Okinawa counts as a centre of the Asian ancestor cult. Everywhere in the mountains one sees graves with benches in front of them where families can gather. I gave the main lecture of my tour in a Catholic church taking as my subject “Ancestor cult and the Resurrection Hope.” My listeners were very moved, and for the first time I saw Japanese people weeping. For them, the dead are not “dead and gone” as they are for us.
As ancestors, they are indeed very much present, and as good spirits can bless and as suffering spirits torment. Down to the present day, the battle of Okinawa has left behind it long shadows in families. The stories they tell are terrible beyond all imaginings. During a long car journey, Professor Kinjo, who is today 80 years old and pastor of the central church, told me defeated Japanese soldiers on the island of Takashiki drove families in his village into the caves to mass suicide, in order to save “the Tenno honour.” He himself and his brother were forced to kill their own mother, and he only survived by chance. On the southern tip of Okinawa, whole classes of Japanese schoolchildren threw themselves down the precipice. Finally, Admiral Otta committed ritual suicide. On the black marble tablets in the Peace Park, the name of 250,000 people who died in that battle are engraved. The souls of these dead find no peace, because they have received no justice, and to find peace with the dead belongs to the reverence for ancestors.

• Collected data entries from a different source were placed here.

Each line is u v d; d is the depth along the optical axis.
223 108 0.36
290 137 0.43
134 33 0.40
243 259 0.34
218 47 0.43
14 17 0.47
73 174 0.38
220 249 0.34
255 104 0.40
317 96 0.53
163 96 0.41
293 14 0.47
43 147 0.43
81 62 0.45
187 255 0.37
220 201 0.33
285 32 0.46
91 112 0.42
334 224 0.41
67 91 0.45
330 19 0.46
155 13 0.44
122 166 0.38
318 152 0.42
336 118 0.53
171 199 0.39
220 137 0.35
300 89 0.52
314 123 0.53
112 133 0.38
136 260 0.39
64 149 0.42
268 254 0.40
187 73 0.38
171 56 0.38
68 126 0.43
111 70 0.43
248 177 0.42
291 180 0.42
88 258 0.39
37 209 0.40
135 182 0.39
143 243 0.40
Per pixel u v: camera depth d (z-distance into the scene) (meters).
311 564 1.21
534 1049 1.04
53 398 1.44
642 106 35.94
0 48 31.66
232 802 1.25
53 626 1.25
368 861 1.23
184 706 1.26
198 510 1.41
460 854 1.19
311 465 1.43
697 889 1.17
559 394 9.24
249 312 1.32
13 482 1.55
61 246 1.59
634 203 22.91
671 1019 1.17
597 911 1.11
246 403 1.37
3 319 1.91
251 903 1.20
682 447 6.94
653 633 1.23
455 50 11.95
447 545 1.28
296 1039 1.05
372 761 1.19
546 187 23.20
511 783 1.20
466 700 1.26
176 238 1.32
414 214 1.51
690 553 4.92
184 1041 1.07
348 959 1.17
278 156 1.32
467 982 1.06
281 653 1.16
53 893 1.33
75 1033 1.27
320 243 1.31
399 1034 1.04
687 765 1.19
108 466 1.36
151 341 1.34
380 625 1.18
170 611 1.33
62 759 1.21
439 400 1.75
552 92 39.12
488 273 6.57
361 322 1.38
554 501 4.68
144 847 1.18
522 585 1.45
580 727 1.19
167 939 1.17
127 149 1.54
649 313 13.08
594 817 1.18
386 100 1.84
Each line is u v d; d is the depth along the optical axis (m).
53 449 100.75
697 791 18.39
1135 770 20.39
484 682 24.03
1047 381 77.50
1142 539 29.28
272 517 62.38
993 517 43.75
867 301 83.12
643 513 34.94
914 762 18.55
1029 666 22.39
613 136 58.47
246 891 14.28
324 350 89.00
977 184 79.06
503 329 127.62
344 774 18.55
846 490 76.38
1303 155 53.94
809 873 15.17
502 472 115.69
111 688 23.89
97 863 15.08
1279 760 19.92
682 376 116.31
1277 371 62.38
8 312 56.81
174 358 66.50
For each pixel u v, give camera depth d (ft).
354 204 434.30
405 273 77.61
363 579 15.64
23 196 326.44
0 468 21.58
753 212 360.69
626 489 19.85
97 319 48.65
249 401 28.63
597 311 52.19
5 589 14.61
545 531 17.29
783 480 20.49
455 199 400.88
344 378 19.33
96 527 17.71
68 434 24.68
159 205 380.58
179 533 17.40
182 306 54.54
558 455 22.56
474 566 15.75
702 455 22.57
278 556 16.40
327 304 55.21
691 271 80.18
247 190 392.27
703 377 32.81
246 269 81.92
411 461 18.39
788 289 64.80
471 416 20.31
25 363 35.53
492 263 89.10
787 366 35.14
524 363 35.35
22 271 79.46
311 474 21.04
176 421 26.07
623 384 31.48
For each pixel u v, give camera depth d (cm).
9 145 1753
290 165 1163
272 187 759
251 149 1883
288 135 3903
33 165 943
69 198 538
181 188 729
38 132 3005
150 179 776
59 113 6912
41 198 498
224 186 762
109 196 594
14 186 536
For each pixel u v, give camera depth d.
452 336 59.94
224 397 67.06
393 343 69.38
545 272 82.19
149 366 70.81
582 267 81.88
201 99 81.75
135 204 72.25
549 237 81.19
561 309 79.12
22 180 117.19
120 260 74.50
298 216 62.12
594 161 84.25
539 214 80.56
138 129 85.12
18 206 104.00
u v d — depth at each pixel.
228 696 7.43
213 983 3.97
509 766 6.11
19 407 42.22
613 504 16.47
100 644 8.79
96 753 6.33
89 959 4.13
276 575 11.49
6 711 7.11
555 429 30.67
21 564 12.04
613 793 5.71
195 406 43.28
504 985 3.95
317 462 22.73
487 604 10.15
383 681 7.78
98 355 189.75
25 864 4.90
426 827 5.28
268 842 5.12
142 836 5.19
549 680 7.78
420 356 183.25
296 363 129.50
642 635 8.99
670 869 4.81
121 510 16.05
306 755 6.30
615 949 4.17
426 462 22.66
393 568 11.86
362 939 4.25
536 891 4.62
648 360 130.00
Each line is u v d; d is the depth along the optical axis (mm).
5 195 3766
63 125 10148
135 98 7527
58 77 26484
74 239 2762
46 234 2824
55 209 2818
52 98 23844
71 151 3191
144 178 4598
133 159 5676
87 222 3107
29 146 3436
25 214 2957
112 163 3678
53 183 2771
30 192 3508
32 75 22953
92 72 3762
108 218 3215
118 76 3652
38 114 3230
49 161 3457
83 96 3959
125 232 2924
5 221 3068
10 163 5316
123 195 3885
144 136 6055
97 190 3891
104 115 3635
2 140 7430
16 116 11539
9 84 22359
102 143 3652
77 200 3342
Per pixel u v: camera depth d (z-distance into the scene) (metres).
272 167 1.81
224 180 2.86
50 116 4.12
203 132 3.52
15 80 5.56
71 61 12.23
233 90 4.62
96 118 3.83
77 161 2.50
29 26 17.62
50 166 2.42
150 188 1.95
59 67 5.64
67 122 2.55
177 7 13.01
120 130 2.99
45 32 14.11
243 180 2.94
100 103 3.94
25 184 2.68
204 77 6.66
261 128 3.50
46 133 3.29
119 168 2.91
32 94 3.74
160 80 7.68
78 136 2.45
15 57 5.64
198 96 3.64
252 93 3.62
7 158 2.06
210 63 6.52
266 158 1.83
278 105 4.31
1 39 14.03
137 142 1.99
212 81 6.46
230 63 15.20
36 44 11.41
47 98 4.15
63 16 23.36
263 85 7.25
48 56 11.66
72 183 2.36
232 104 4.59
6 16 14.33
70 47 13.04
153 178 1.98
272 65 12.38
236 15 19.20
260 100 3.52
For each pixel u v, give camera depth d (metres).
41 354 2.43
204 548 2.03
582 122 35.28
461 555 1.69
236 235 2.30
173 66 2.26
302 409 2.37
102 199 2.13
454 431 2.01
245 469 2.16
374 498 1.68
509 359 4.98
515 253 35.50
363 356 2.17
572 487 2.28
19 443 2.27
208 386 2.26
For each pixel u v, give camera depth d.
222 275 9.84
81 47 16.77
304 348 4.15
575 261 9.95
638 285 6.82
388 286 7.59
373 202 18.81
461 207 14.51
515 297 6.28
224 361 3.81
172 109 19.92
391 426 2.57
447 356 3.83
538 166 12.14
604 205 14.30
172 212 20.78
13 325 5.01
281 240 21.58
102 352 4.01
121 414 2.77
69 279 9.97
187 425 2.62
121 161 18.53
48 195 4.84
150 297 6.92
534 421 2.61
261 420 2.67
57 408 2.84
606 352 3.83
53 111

Christian missionaries condemned this Asiatic reverence for ancestors as idolatry and demanded that Christians abandon it. But that was the non-culture of the Western world rather than Christian faith. It is better to develop a Christian form of reverence for ancestors, springing from the shared Christian resurrection hope, as has happened in Korea. And for us in the West, it is important to learn again how to deal with the burdens and blessings of our forefathers instead of letting them disappear in anonymous graves; for whether we like it or not, we live in their light and in their shadow.
Jurgen Moltmann, A Broad Place: An Autobiography, 365-66.